Was machen andere deutsche Metropolen besser?
Vöpel : Ein Vorbild ist hier Berlin. Vor zehn Jahren zogen junge, hippe Menschen in die Stadt, die etwas ausprobieren wollten. Jetzt fangen diese Leute an, Start-ups zu gründen und damit ihre Ideen in Wachstum umzusetzen. Sie schaffen Arbeitsplätze, entwickeln ihre Geschäfte. Diese Gründerstimmung kann man dort geradezu greifen. Hamburg könnte Ähnliches gebrauchen.
Olympia kostet Milliarden. Ist das Geld wirklich gut angelegt?
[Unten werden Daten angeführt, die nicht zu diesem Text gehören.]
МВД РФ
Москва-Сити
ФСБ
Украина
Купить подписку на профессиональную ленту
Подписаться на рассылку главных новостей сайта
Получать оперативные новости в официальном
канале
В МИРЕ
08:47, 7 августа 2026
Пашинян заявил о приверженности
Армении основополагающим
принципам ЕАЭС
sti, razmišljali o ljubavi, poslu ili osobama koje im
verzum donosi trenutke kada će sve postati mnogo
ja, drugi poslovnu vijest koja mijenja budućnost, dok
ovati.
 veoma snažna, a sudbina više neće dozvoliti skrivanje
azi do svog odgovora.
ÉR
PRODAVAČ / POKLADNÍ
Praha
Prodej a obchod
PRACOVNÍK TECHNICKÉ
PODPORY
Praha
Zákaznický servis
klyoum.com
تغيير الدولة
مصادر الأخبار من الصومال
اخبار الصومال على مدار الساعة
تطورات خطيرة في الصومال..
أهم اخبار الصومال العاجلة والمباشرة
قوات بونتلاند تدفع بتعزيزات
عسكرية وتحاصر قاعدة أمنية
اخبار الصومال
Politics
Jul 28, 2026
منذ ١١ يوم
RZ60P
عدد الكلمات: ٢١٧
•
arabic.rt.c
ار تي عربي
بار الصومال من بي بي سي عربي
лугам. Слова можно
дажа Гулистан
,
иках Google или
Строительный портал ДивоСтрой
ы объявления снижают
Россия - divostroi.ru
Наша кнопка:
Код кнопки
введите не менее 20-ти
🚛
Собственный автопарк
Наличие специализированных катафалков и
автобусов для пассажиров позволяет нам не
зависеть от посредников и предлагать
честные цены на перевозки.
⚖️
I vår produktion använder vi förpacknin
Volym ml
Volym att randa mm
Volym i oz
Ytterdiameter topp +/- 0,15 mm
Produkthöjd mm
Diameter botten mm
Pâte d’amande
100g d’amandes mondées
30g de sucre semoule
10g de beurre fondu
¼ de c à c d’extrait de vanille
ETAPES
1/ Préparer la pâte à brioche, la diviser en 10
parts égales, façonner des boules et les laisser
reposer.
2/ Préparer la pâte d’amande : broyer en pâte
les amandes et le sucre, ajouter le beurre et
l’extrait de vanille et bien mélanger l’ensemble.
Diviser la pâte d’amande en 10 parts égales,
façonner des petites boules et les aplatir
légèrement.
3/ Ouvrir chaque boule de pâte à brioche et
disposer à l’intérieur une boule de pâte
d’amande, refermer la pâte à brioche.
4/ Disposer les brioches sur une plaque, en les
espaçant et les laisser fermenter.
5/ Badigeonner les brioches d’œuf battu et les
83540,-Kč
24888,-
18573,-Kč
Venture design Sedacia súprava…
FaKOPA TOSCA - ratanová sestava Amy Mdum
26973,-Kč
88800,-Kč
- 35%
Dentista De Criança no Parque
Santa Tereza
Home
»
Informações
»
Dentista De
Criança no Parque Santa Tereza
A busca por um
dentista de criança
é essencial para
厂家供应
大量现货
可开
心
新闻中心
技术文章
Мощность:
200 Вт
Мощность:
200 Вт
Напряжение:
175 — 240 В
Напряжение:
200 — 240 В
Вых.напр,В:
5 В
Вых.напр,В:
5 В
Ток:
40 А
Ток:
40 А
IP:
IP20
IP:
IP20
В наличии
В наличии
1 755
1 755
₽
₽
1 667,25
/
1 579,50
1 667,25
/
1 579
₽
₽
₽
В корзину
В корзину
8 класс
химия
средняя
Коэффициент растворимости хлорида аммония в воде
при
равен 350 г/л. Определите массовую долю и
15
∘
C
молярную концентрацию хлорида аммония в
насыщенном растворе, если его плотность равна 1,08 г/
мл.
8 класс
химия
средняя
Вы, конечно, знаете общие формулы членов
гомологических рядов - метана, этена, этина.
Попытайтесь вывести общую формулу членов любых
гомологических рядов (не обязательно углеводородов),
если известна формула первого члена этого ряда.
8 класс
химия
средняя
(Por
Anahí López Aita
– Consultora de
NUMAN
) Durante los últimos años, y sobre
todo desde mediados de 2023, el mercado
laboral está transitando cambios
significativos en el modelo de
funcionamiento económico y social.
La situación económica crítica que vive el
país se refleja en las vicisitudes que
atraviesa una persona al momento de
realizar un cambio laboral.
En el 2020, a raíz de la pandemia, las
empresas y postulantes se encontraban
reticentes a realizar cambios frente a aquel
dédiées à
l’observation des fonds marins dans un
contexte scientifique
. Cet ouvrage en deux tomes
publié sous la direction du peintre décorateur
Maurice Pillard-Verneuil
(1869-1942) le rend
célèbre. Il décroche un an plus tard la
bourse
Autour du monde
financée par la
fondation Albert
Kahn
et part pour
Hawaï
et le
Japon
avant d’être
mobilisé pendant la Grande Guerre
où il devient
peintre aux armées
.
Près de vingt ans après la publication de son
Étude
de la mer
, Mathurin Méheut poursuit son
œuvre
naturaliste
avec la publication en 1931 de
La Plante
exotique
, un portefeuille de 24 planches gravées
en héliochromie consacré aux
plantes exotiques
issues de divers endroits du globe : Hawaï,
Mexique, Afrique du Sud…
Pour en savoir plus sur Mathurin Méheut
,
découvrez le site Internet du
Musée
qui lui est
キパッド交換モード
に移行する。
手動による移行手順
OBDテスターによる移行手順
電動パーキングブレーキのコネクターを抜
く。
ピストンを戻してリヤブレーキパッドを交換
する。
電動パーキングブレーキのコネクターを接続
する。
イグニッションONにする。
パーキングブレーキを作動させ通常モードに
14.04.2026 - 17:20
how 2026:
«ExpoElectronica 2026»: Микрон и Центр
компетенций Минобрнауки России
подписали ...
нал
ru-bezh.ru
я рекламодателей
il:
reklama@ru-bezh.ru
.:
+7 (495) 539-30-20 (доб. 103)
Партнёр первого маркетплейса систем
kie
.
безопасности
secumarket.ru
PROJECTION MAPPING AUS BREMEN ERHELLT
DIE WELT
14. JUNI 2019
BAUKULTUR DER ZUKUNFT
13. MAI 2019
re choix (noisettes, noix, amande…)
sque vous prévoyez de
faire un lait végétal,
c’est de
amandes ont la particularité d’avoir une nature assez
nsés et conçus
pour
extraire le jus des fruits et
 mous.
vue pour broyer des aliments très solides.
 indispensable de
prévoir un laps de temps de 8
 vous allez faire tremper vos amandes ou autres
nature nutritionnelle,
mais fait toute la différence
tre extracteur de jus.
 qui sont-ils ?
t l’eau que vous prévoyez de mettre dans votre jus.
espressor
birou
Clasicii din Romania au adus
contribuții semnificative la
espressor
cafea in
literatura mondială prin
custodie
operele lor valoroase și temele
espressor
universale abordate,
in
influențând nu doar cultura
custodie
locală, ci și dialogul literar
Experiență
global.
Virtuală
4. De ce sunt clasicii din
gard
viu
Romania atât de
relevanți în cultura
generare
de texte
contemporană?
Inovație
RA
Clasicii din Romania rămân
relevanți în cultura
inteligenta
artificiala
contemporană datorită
Vöpel : Der Senat hat akribisch die Kosten Olympischer Spiele aufgelistet. Das ist gut und wichtig. Die entscheidende Frage, die aber nicht beantwortet wurde, ist jedoch, ob sich die Investitionen am Ende auch lohnen. Wir wissen, was Olympische Spiele kosten. Wir wissen jedoch nicht, was sie bringen. Der Senat muss deutlicher machen, dass viele Investitionen im Falle des Verzichts auf eine Olympiabewerbung nicht kommen werden. Wie gesagt: Die größte Rendite einer Olympia-Ausrichtung besteht darin, dass die Stadtentwicklung sich beschleunigt und die globale Aufmerksamkeit auf die Stadt gelenkt wird. Das gelingt nicht, wenn wir stattdessen nur in Schulen oder Sporthallen investieren. Weltweit zeichnet sich ab, dass Metropolen die Zentren von Fortschritt und Wohlstand sein werden. Dafür muss Hamburg heute die Grundlagen schaffen. Die Politik muss zeigen, dass dies mit Olympia besser geht als ohne.
Bürgermeister Scholz hat wiederholt erklärt, Hamburg könne nicht mehr als 1,2 Milliarden Euro für Olympia ausgeben. Inwieweit gefährdet diese Festlegung das gesamte Projekt?
Vöpel : Das vermag ich nicht einzuschätzen. Scholz’ Strategie zu erklären, Hamburg werde nicht mehr als 1,2 Milliarden Euro für Olympia ausgeben, und zu erwarten, dass der Bund den Rest bezahlt, halte ich für riskant. Ich hätte erwartet, dass er sich vorher mit den Verantwortlichen in Berlin bespricht und eine gemeinsame Linie verkündet. Schließlich betonen alle Seiten, Olympia sei eine nationale Angelegenheit.
Das HWWI und die Universität Hamburg führen im Internet (olympiabefragung.hwwi.org) eine wissenschaftliche Befragung über die Einstellung der Hamburger zu Olympia durch. Sie dauert rund sechs Minuten. Die Ergebnisse werden online veröffentlicht.